- [EXCERPTED PASSAGE]
________________________
For almost four years while I was in school and then home with our son, I made no money, but it never was a point of contention in our decision making process, and I never felt like I had to ask for money or that the money we had wasn't OUR money. Now I work full time and my salary supports the family, my husband is stay at home and is starting his own biz. The same thing applies. I don't feel the money is mine, it's ours, and he has as much say in how it is spent as I do. This goes for purchases that benefit one of us more than the other too - for example, he needs a new bass amp, so we figured out together how to pay for it. When I want a personal item that is on the pricey side, I run it past him.

I feel like we are much more at peace with this than many of my friends who maintain separate accounts and frequently bicker about who will pay for what out of what account.

Posted by: Megan | April 28, 2006 12:18 PM

Bush will only be "The Decider" for a few more years, fortunately, unless the true Deciders (the American public) decide that we are better off impeaching him for all his bad decisions. And then, even if he remains in office for the rest of his natural term, he will only be The Decider on issues that don't require Congress to sign off on it. In other words, a more accurate nick-name for "The Decider" would be "The Duck."

Sorry for taking this off topic. I felt like the arrogance in Bush's comments needed attention here.
________________________
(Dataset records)
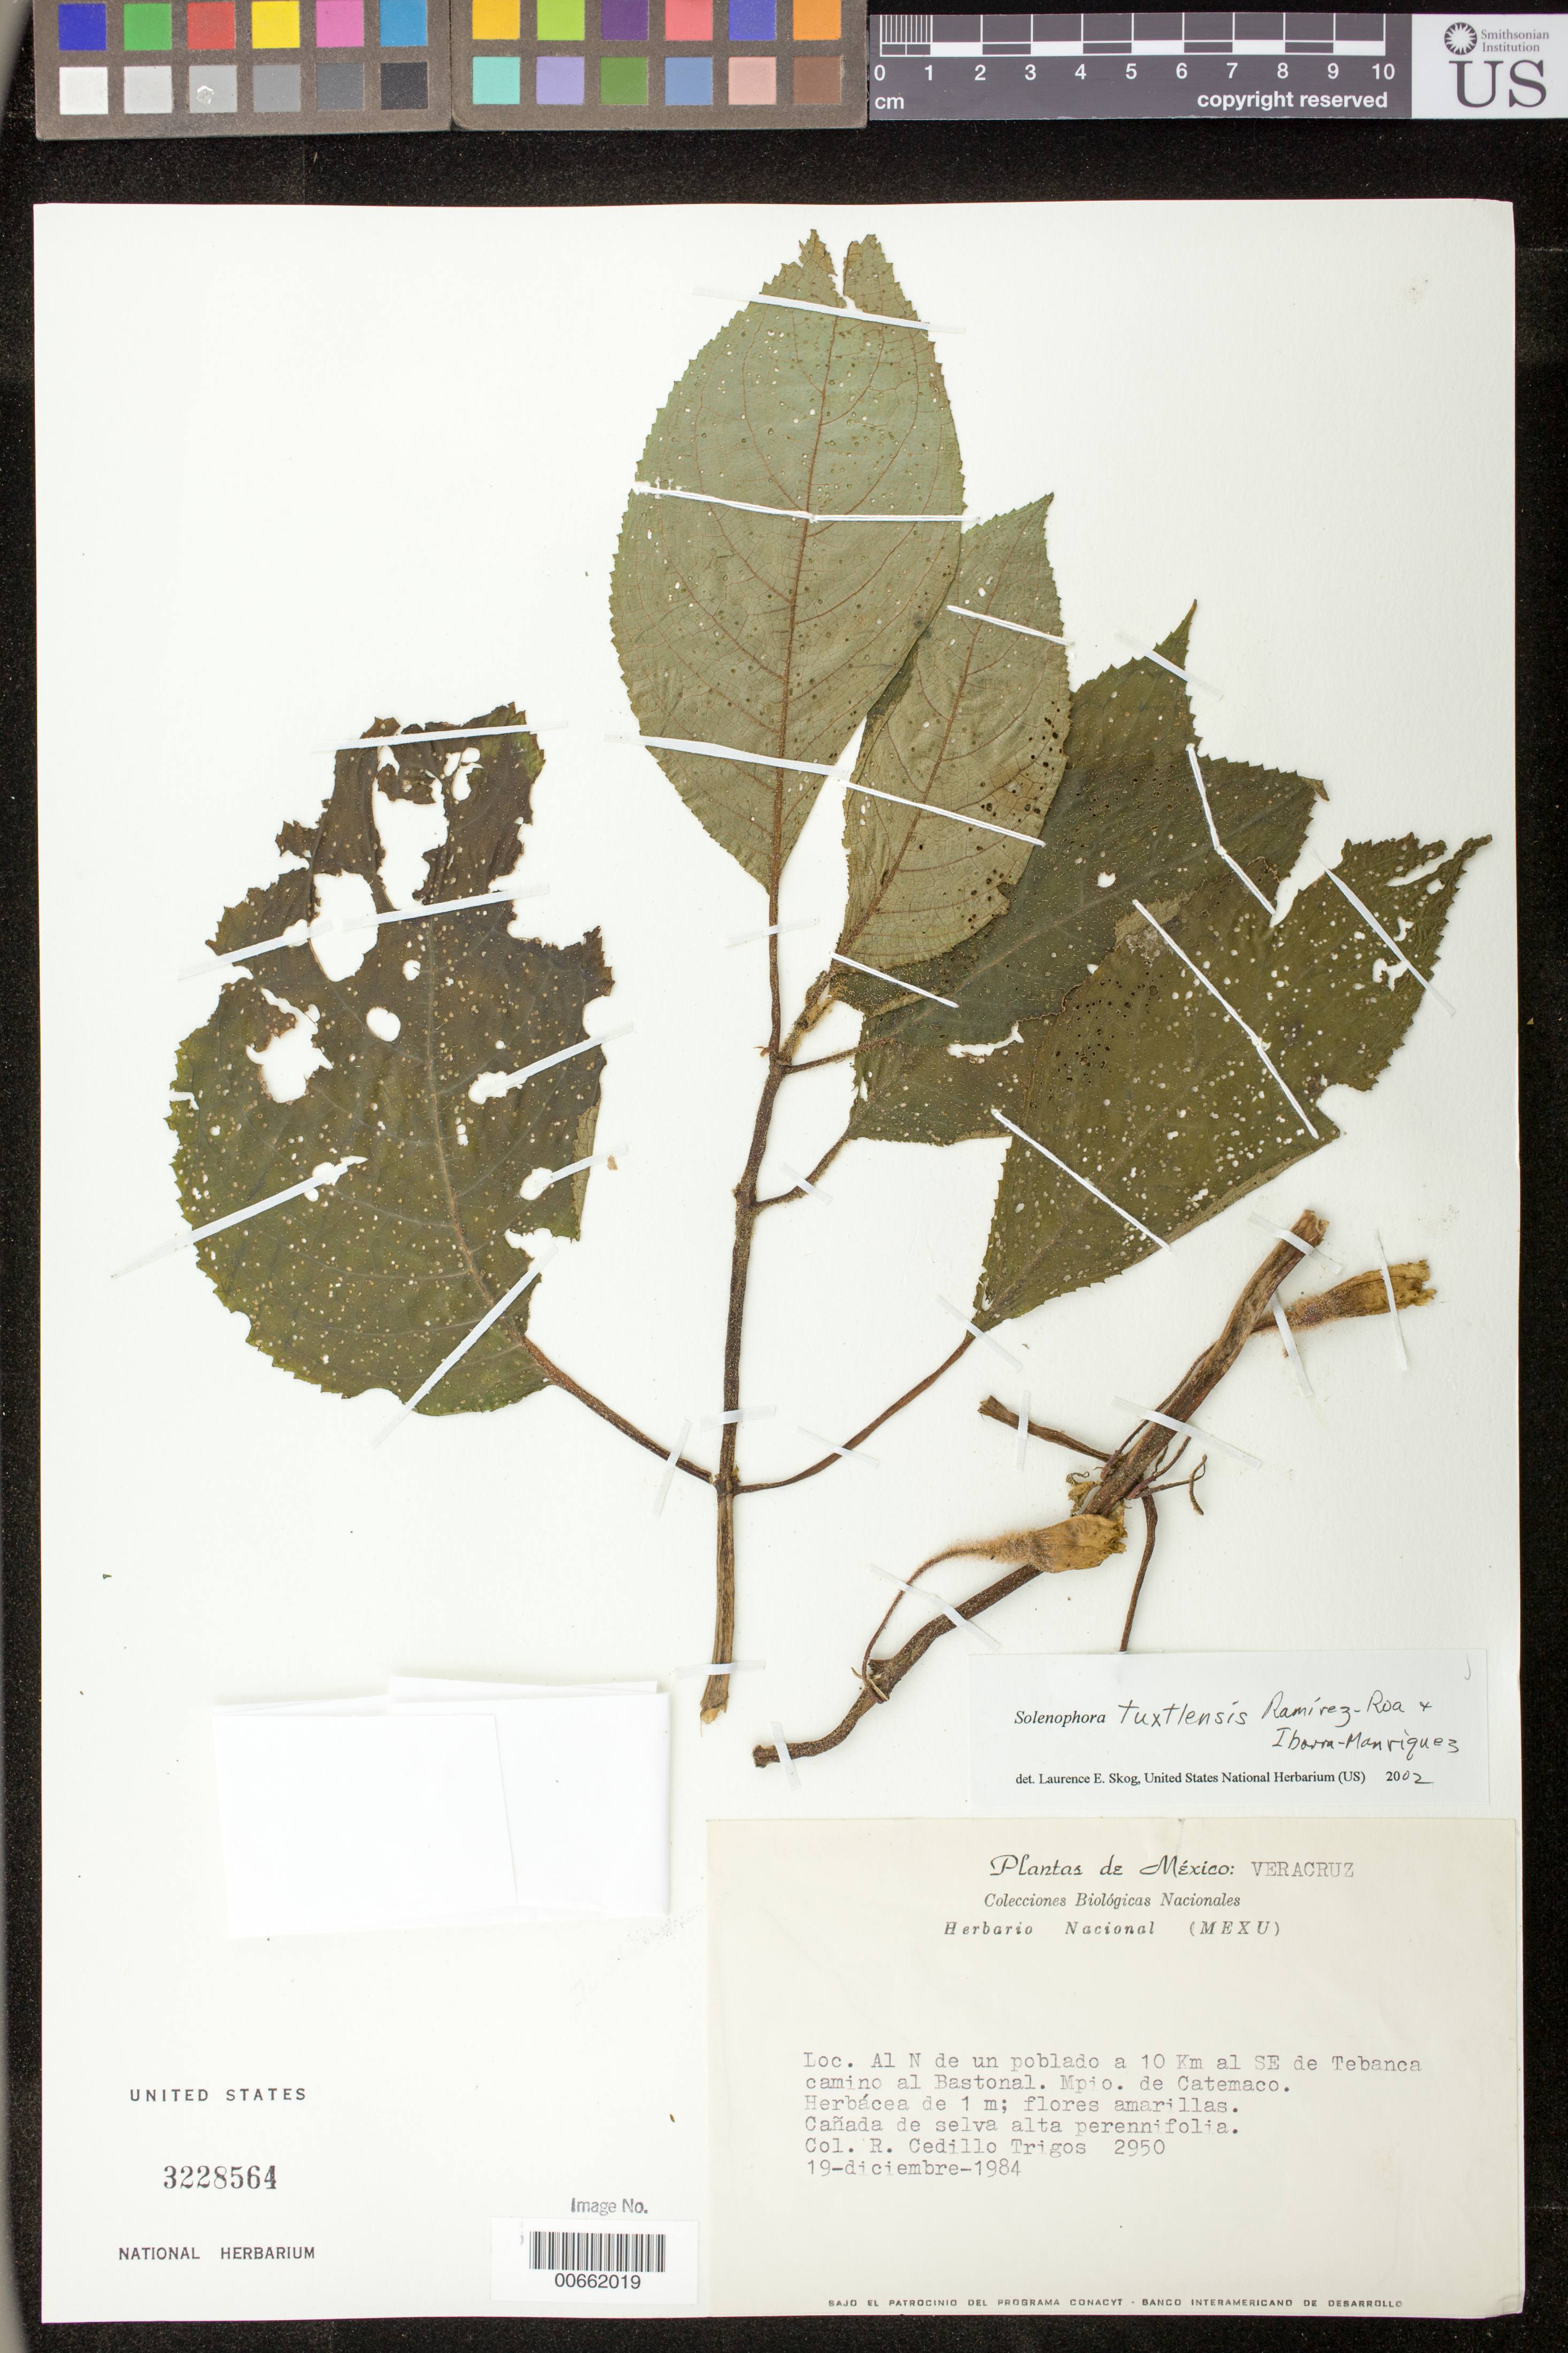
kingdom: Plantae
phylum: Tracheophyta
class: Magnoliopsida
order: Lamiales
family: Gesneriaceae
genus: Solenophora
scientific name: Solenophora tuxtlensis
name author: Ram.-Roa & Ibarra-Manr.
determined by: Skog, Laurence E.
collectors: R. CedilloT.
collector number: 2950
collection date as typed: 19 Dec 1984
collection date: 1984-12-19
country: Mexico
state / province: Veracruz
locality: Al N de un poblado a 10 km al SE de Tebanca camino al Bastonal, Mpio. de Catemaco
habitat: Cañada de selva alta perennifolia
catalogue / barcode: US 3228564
________________________
- [THINGS TO DO]
1. Answer these questions about the comment thread:
(a) What item does the husband in the first comment need?
(b) On what date was Megan's comment posted?
(c) What nickname does the later comment propose as more accurate than "The Decider"?
2. Write the next part of the comment thread, continuing after its final sentence.

- [PER-TASK OUTPUTS]
1.
(a) A new bass amp.
(b) April 28, 2006.
(c) "The Duck."

2.
Posted by: Off-Topic | April 28, 2006 1:13 PM

My husband and I got married, in part, because we have the same preferences. We're both the decider, and neither of us is the decider, because 99% of the time we come to the same decision separately, with no discussion at all. The only "disagreement" I can think of is when we bought a car. He cares deeply about horsepower and torque; I just wanted a stick shift. So he pretty much made the car decision (2003 Jetta GLI) on his own.

I know lots of people who are very happy having meta-discussions with their partners about their relationships and who decides what and how issues will be worked out. Good for them; I'm glad they married people who also enjoy those kinds of discussions. I am emphatically not one of them, and if I hadn't met someone whose preferences and judgments merged so seamlessly with mine, I probably would have stayed single rather than work out a system of who decides what. The idea makes my skin crawl.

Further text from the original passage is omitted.